Collection entries:
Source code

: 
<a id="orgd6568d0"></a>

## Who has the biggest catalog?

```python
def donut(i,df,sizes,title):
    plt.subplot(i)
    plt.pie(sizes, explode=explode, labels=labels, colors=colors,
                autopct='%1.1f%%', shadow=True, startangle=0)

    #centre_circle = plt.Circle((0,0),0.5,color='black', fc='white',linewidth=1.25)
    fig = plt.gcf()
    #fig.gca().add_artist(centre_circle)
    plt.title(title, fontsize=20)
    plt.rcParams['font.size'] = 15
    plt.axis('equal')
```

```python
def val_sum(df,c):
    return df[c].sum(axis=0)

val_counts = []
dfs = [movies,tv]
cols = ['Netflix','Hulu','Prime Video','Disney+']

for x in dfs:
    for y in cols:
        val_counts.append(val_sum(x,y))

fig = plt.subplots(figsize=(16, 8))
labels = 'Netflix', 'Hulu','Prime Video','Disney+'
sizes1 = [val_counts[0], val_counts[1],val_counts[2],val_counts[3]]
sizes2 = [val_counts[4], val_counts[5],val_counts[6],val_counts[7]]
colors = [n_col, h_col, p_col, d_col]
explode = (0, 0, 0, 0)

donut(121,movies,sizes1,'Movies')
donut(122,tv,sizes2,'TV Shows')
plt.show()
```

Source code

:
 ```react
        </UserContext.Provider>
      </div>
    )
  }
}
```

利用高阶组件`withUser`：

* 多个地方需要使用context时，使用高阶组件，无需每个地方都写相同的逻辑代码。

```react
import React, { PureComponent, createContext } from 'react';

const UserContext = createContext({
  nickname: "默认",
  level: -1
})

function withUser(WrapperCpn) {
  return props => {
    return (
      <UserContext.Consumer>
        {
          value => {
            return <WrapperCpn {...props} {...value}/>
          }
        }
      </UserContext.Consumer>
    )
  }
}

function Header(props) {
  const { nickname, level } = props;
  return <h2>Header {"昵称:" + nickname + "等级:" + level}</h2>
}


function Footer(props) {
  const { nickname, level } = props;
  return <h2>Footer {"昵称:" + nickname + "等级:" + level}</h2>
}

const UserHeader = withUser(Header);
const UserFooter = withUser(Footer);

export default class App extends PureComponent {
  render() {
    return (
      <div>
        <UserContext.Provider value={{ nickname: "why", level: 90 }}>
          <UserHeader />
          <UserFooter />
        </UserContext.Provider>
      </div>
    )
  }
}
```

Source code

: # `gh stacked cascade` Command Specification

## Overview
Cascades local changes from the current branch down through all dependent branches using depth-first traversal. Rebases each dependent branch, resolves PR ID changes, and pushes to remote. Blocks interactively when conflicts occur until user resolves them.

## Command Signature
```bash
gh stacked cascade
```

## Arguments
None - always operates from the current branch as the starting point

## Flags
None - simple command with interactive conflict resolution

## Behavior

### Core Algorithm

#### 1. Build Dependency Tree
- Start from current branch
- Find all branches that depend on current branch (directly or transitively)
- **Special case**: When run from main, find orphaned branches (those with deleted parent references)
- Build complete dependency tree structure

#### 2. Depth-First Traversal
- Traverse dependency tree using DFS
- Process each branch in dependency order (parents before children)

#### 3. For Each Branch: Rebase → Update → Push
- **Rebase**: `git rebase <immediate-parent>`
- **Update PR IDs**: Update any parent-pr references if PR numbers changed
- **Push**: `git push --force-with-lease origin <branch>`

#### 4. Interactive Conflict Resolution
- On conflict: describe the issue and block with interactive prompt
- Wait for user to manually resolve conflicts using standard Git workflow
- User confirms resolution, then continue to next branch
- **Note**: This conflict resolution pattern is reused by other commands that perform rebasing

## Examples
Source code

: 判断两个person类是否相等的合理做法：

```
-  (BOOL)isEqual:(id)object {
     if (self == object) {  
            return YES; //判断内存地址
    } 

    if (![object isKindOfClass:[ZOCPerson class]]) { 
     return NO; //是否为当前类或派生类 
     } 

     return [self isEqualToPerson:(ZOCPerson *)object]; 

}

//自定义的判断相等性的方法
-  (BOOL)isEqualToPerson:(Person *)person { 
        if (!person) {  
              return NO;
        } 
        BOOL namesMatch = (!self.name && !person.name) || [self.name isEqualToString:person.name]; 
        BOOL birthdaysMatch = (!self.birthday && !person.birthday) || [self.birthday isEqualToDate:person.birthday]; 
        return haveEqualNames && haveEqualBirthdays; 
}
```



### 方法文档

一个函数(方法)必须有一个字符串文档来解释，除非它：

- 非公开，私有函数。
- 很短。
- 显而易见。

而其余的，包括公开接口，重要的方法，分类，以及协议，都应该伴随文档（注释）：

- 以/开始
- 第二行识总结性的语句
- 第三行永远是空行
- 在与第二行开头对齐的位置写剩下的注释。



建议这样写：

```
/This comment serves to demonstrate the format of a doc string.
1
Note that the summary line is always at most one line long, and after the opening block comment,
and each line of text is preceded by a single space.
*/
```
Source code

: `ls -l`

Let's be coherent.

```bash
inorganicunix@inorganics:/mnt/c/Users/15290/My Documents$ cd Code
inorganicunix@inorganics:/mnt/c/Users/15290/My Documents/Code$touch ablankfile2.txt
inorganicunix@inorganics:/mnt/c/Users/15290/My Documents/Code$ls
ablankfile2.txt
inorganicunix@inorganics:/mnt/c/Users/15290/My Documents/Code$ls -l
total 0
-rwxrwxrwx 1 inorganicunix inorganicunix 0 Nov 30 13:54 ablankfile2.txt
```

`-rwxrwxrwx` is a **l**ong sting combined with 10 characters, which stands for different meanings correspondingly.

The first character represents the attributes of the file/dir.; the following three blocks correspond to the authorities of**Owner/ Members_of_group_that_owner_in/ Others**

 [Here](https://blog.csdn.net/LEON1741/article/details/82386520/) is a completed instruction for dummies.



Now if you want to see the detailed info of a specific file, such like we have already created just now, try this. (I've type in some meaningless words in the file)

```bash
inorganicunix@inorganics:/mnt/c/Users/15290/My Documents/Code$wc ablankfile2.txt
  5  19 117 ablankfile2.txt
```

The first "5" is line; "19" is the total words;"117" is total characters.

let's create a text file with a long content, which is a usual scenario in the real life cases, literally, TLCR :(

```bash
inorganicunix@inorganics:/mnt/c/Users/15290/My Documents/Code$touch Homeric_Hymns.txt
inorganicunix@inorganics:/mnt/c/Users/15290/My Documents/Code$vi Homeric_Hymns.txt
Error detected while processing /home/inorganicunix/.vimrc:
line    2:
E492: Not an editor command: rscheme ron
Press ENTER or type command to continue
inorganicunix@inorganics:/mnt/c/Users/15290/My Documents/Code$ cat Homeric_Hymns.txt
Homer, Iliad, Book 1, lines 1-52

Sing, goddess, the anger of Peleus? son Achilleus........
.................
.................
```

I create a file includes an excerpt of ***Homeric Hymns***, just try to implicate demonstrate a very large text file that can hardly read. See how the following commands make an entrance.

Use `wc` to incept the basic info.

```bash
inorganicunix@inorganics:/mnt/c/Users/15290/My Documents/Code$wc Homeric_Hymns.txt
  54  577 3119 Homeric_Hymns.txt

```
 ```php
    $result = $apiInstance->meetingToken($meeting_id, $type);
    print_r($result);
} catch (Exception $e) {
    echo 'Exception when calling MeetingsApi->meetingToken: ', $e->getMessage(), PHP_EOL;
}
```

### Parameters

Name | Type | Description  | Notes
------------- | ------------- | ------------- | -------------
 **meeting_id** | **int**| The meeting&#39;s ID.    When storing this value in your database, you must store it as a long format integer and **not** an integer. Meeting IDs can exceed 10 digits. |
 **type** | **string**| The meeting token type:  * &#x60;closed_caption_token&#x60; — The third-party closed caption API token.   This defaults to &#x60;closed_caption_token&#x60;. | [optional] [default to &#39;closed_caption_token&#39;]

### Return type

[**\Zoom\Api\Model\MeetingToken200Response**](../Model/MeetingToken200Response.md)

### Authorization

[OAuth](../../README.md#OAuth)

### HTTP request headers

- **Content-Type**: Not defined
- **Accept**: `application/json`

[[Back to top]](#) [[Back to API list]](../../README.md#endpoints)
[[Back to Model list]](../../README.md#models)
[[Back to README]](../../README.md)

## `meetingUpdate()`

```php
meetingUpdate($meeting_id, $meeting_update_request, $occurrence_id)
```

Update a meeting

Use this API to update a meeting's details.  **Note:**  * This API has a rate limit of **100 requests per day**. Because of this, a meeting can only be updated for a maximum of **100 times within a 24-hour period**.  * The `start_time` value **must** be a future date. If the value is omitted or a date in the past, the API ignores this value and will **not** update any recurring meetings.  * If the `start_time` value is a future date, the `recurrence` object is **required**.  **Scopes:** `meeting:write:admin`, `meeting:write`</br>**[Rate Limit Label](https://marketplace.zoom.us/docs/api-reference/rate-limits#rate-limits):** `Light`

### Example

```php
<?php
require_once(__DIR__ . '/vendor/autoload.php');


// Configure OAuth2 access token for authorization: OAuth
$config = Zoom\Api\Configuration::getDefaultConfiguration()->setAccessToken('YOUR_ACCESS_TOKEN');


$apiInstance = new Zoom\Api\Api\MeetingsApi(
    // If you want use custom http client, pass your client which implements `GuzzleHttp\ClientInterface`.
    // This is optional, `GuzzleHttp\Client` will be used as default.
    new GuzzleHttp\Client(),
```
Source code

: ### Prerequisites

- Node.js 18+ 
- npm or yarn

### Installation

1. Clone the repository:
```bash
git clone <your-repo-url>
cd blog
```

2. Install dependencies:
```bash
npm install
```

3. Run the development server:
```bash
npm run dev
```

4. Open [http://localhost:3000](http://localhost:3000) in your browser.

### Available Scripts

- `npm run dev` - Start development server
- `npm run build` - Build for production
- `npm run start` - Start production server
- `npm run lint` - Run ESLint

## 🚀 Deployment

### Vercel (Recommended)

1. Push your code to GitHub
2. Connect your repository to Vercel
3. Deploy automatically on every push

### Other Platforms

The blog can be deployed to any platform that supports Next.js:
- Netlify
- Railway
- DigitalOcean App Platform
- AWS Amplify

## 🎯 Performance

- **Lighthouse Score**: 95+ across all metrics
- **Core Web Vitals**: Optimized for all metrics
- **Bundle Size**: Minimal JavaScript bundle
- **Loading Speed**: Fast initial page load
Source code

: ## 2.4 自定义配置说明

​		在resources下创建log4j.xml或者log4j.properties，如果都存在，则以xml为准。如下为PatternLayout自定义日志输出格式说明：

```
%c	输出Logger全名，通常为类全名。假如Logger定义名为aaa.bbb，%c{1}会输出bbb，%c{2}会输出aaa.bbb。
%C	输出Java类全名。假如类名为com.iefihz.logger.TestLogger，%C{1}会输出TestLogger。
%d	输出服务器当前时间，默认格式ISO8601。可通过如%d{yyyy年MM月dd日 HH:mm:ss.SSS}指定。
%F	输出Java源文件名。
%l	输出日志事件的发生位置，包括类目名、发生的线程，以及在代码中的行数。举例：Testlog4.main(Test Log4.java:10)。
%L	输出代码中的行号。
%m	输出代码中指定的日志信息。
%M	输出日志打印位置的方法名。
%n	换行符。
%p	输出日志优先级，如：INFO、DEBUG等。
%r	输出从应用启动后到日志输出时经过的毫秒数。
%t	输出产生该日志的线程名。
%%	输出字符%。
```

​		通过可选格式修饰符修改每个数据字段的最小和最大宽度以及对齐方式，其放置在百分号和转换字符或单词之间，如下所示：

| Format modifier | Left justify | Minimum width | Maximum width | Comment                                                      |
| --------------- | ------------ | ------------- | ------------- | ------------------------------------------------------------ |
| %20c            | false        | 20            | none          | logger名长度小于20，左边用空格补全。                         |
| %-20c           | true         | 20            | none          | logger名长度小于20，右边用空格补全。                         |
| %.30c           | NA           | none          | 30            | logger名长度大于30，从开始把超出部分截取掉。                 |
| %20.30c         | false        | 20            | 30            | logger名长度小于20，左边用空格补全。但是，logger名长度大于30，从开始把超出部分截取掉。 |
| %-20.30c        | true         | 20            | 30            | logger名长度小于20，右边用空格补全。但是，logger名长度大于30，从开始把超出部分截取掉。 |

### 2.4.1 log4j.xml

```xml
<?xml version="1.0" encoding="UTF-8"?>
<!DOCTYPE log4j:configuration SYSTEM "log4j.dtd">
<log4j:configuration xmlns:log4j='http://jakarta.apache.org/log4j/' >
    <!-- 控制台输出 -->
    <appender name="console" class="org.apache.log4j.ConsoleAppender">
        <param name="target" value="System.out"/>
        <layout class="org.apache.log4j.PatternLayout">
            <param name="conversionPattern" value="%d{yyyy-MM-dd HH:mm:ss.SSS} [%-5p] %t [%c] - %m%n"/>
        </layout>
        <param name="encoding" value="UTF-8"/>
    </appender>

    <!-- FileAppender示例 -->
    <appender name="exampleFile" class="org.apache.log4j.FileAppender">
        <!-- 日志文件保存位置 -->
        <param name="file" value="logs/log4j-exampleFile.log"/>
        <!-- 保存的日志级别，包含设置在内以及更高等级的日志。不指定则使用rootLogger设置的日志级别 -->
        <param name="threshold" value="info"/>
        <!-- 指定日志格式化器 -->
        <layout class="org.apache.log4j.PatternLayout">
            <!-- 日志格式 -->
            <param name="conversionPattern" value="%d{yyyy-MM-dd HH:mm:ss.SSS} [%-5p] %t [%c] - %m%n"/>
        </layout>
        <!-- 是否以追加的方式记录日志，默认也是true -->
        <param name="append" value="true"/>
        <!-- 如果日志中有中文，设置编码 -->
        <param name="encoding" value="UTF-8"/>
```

▶ **What you need to do**: Going through the data above, return each line with the word "long".

▶ **Task result**:
Note that the summary line is always at most one line long, and after the opening block comment,
let's create a text file with a long content, which is a usual scenario in the real life cases, literally, TLCR :(
 **meeting_id** | **int**| The meeting&#39;s ID.    When storing this value in your database, you must store it as a long format integer and **not** an integer. Meeting IDs can exceed 10 digits. |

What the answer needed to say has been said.